*** Data provided ***

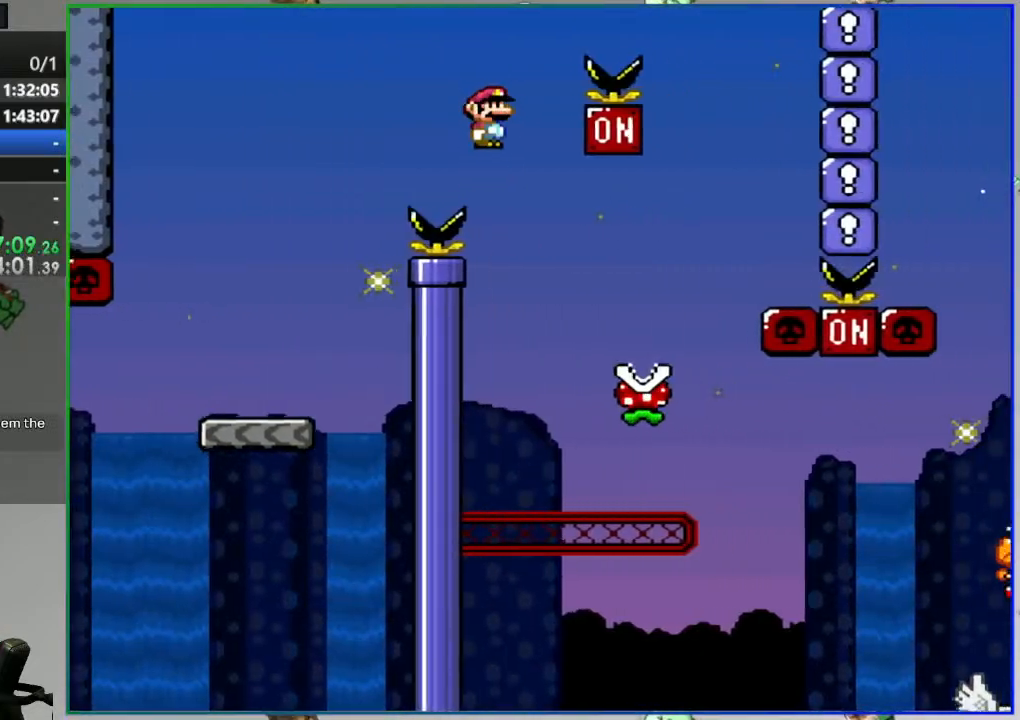
Gameplay with a controller (Nintendo layout); each line is a JSON object with the inputs held at the frame after it. "events" lists button and stick changes between this image and that frame as [ms after this image, input, new state], when the widget could be followed in between. Not read: L3 R3 START.
{"buttons": ["Y", "DPAD_RIGHT"], "events": [[50, "DPAD_RIGHT", "up"], [83, "A", "down"], [133, "DPAD_LEFT", "down"], [400, "DPAD_LEFT", "up"], [433, "A", "up"], [467, "DPAD_RIGHT", "down"]]}
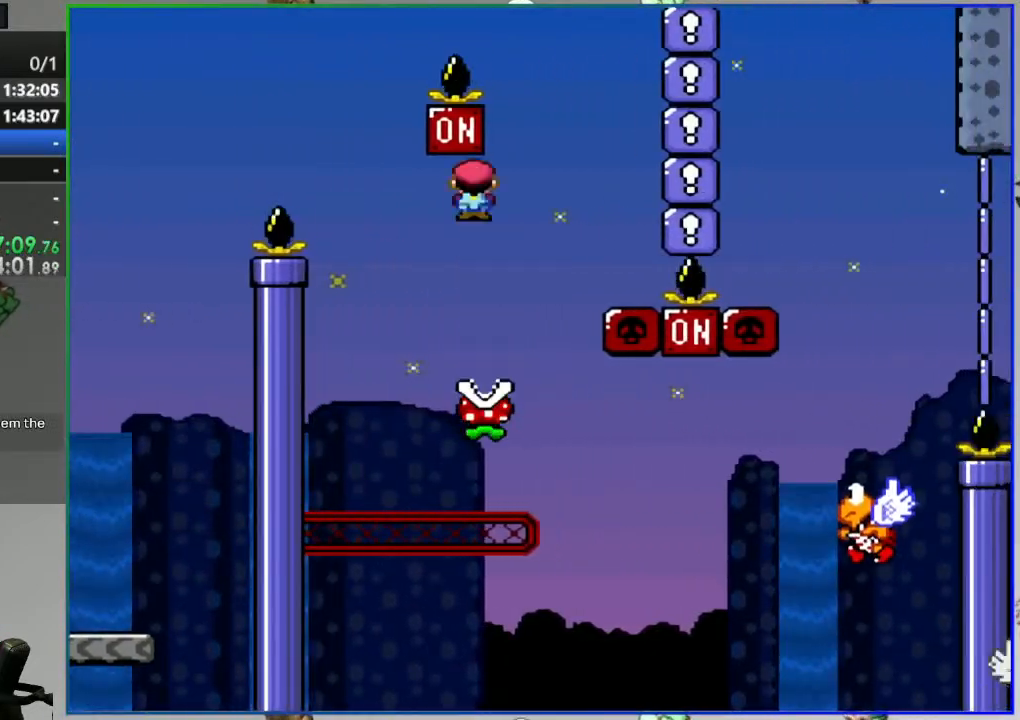
{"buttons": ["A", "Y", "DPAD_RIGHT"], "events": [[133, "DPAD_RIGHT", "up"], [167, "A", "down"], [183, "DPAD_RIGHT", "down"]]}
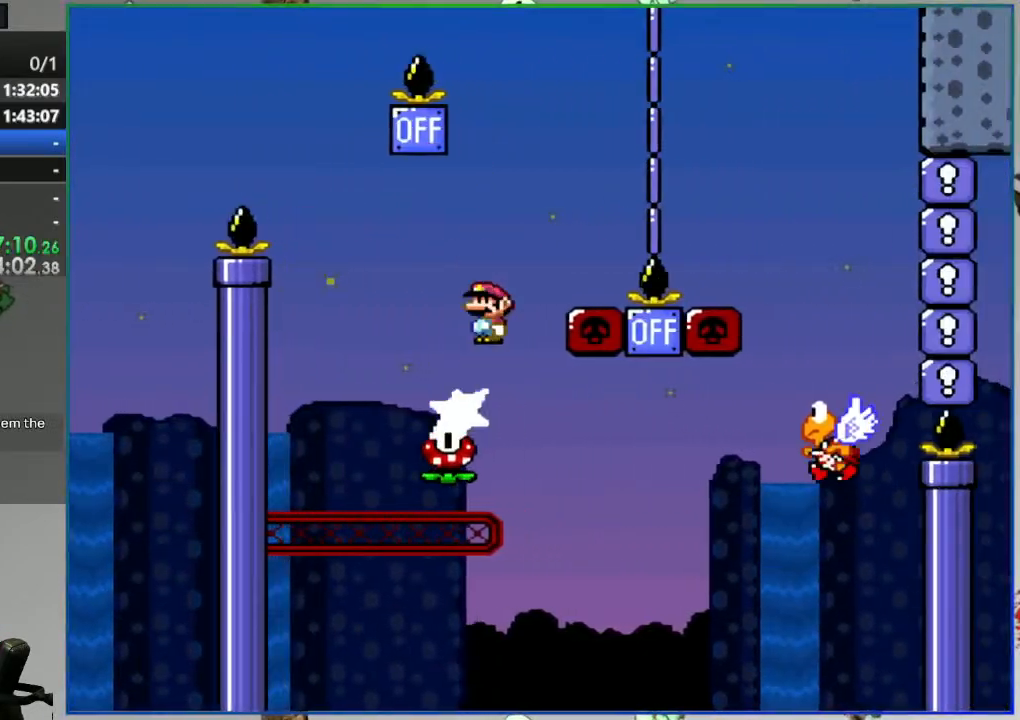
{"buttons": ["A", "Y"], "events": [[467, "DPAD_RIGHT", "up"]]}
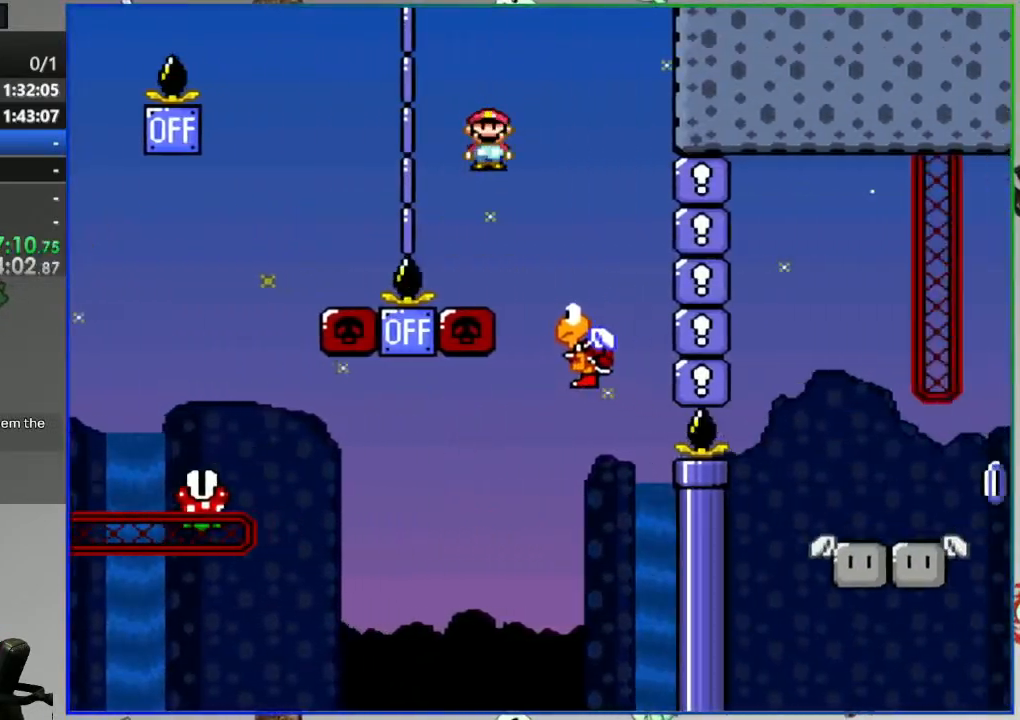
{"buttons": ["A", "Y"], "events": [[33, "DPAD_LEFT", "down"], [217, "DPAD_LEFT", "up"]]}
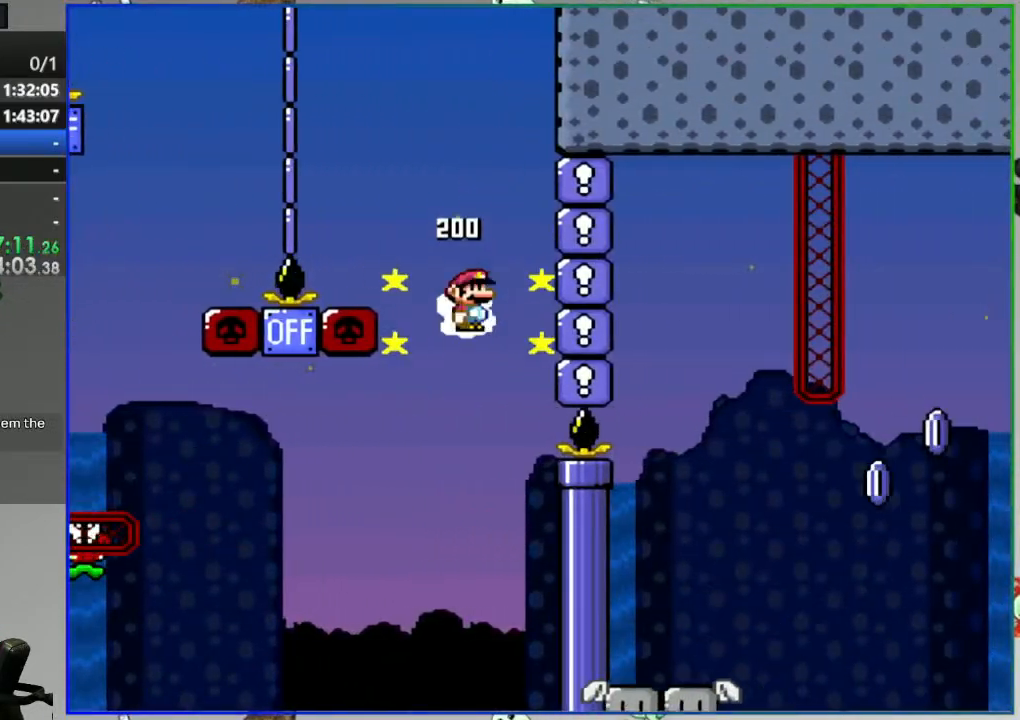
{"buttons": ["Y"], "events": [[50, "DPAD_RIGHT", "down"], [167, "A", "up"], [183, "DPAD_RIGHT", "up"], [283, "DPAD_LEFT", "down"], [383, "DPAD_LEFT", "up"]]}
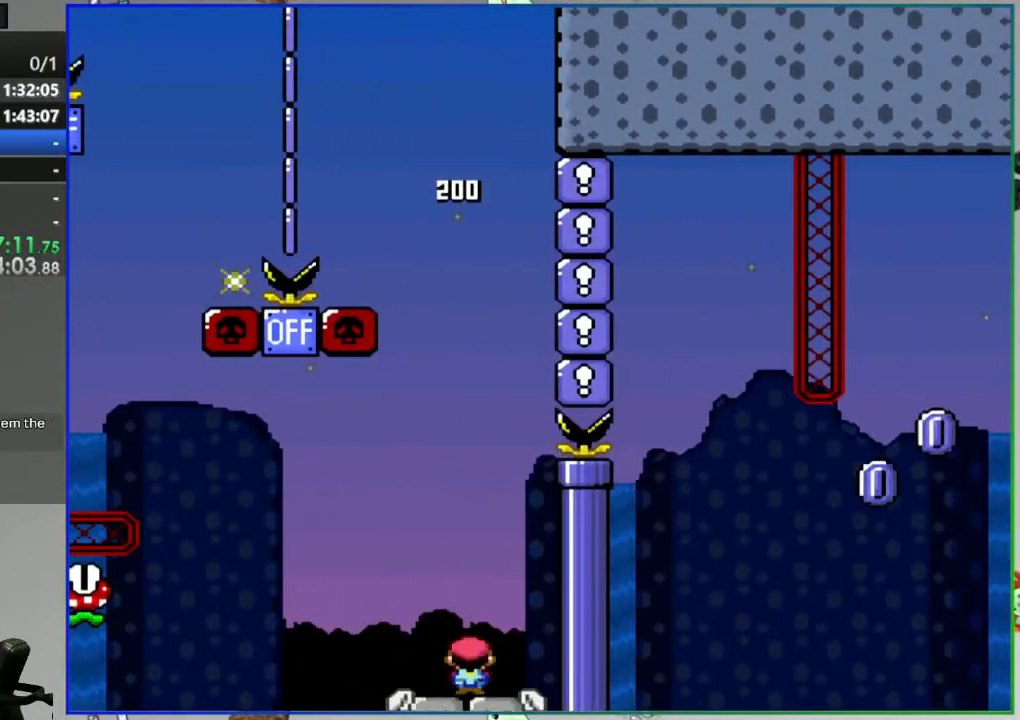
{"buttons": ["B", "Y", "DPAD_RIGHT"], "events": [[200, "DPAD_LEFT", "down"], [300, "B", "down"], [383, "DPAD_LEFT", "up"], [467, "DPAD_RIGHT", "down"]]}
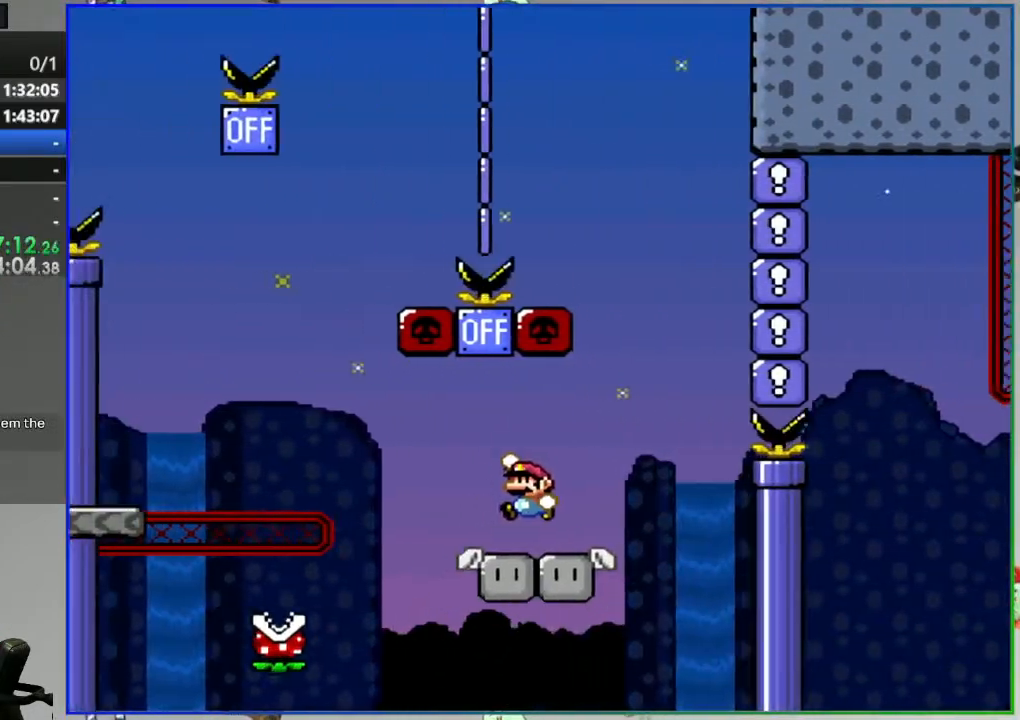
{"buttons": ["B", "Y", "DPAD_RIGHT"], "events": [[67, "DPAD_RIGHT", "up"], [83, "B", "up"], [200, "DPAD_RIGHT", "down"], [400, "B", "down"]]}
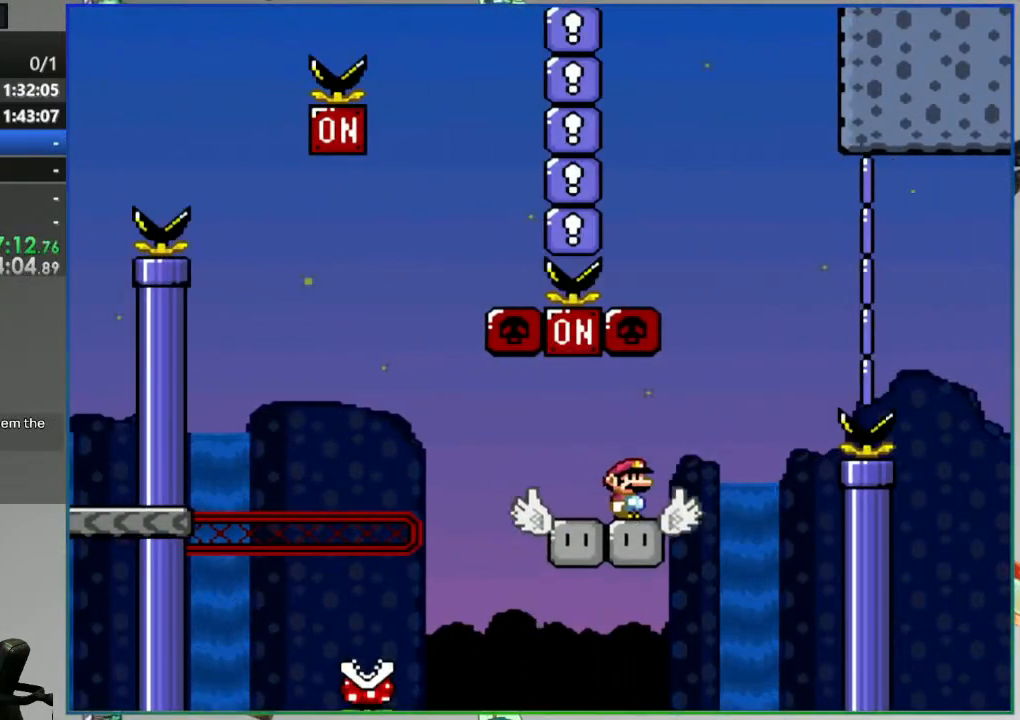
{"buttons": ["B", "Y"], "events": [[483, "DPAD_RIGHT", "up"]]}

*** End of Data provided ***

Work required: From the data above, determine how many lines hold "buttons", and write only the number.

Answer to the exercise: 8